*** TEXTE DU DOCUMENT ***

Déc 06 2008

Super Steady Shot : la stabilisation selon Sony

capteur_A900.jpg La stabilisation de l'image au déclenchement est devenue incontournable au point qu'elle équipe désormais même certains compacts d'entrée de gamme. Ce système permet en effet d'éliminer tout ou partie des mouvements parasites involontaires du photographe afin d'obtenir plus de photos nettes, sans flou de bougé.

C'est Canon qui a innové le premier en stabilisant certaines de ses optiques haut de gamme, suivi par Nikon peu après. Minolta a fait un autre choix technologique quelques années plus tard en choisissant de stabiliser le capteur de ses bridges, puis de ses deux premiers reflex numériques. Sony a naturellement conservé puis sensiblement amélioré cette technologie sur les reflex Alpha.

La stabilisation de toutes les optiques par déplacement du capteur est aujourd'hui un des points forts de la gamme reflex Sony Alpha, qui en fait un argument de vente majeur. Nous allons voir comment fonctionne ce système de stabilisation chez Sony, ce que l'on peut en attendre, ses limites et les différents systèmes proposés par la concurrence...

La stabilisation, dans quel but?

C'est de notoriété publique et martelé publicitairement : la stabilisation c'est bien !
Oui, mais c'est quoi ?  Tout d'abord, il faut rappeller qu'une des causes de flou de bougé est consécutive aux mouvements involontaires du photographe : tremblements, instabilité, mauvaise posture...
On admet couramment que pour éviter ce flou de bougé, il faut adapter la vitesse d'obturation à la focale de l'objectif, avec pour limite basse une formule simple :  Vmini =  1/focale. Dans cette formule, la focale est à multiplier par le crop factor quand on utilise des boîtiers APS-C.

***

● CONSIGNE 1
Renvoyez tel quel le passage de l'article sur la stabilisation Sony, depuis « La stabilisation de toutes » jusqu'à « dans quel but? ».
● CONSIGNE 2
Répondez aux questions suivantes d'après l'article sur la stabilisation Sony.
(a) Quel constructeur a été le premier à stabiliser certaines de ses optiques haut de gamme ?
(b) Quelle formule fixe la limite basse de la vitesse d'obturation ?
(c) Par quoi faut-il multiplier la focale avec un boîtier APS-C ?

*** ENTRÉES RÉPERTORIÉES ***

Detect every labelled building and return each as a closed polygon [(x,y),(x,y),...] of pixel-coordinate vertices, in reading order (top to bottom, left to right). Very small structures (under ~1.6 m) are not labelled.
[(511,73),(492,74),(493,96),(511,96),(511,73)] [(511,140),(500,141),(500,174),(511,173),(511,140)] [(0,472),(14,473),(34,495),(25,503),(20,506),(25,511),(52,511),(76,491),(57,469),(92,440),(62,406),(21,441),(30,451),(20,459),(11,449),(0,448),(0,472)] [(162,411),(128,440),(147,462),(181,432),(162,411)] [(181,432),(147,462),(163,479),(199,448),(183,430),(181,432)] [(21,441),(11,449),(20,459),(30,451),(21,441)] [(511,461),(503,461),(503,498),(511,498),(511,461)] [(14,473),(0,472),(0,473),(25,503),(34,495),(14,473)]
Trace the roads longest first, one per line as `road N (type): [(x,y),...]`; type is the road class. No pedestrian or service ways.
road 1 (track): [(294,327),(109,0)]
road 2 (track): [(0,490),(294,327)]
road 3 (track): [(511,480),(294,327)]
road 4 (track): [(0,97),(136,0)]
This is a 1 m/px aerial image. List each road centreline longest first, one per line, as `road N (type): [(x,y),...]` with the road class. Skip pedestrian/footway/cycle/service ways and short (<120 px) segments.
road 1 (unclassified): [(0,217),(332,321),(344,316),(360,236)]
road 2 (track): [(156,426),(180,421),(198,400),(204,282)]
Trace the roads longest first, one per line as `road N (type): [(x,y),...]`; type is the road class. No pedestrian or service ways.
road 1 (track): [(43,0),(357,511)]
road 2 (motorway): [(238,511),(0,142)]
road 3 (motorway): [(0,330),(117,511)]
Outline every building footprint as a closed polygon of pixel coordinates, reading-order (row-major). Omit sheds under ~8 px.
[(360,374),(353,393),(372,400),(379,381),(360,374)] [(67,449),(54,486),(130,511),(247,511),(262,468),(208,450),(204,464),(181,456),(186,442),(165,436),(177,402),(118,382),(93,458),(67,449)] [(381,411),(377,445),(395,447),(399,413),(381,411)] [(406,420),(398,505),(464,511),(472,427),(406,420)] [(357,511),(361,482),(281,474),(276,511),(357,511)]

***

● RÉSULTAT ATTENDU 1
La stabilisation de toutes les optiques par déplacement du capteur est aujourd'hui un des points forts de la gamme reflex Sony Alpha, qui en fait un argument de vente majeur. Nous allons voir comment fonctionne ce système de stabilisation chez Sony, ce que l'on peut en attendre, ses limites et les différents systèmes proposés par la concurrence...

La stabilisation, dans quel but?

● RÉSULTAT ATTENDU 2
(a) Canon.
(b) Vmini = 1/focale.
(c) Par le crop factor.